TRYING, AS EVER, TO UNDERSTAND JACK KEMP

Give Jack Kemp credit. He spurned Bob Dole and endorsed Steve Forbes for the Republican presidential nomination on a matter of principle. But the way he delivered his endorsement — well, that’s another story.

Kemp fumed over attacks by Dole partisans in New York on Forbes’s proposal for a 17 percent flat tax. On March 3, he bawled out Buffalo congressman Bill Paxon, a Kemp protege, in the green room at CNN’s Washington bureau, threatening to stump for Forbes in New York before the March 7 primary. Two days later, he read that Dole himself had said the fiat tax would ruin New York’s economy.

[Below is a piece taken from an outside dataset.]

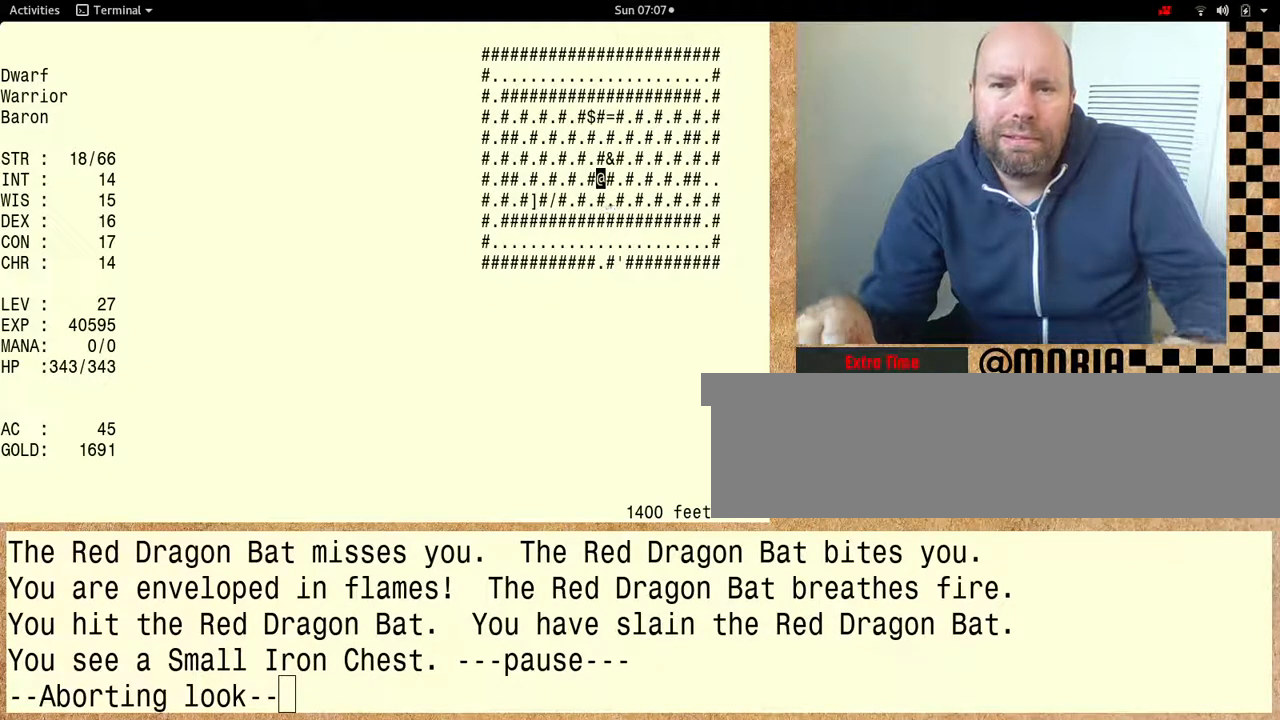
{"keys": ["shift"], "events": [[267, "shift", "down"]]}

That was it for Kemp; he was ready to back Forbes. But he was supposed to meet the next morning with big contributors ($ 25,000 minimum) to Empower America, the think tank where Kemp has a perch. He sent word he was sick with the flu. Bill Bennett, also at Empower America, thought Kemp was giving a speech in Missouri. Kemp’s press guy, Christian Pinkston, also didn’t know of Kemp’s plan. When he arrived at the airport to fly with Kemp to Missouri, the pilot told him they were going to Albany instead.

Bottom line: Forbes was happy, the contributors furious, Bennett miffed. Maddest of all was Newt Gingrich, who’s trying to unify the party behind Dole. He told friends he won’t meet with Kemp anymore. Oddly, the Dole forces weren’t too upset. “At least,” a senior adviser said, “we won’t have to put Kemp in the cabinet now.”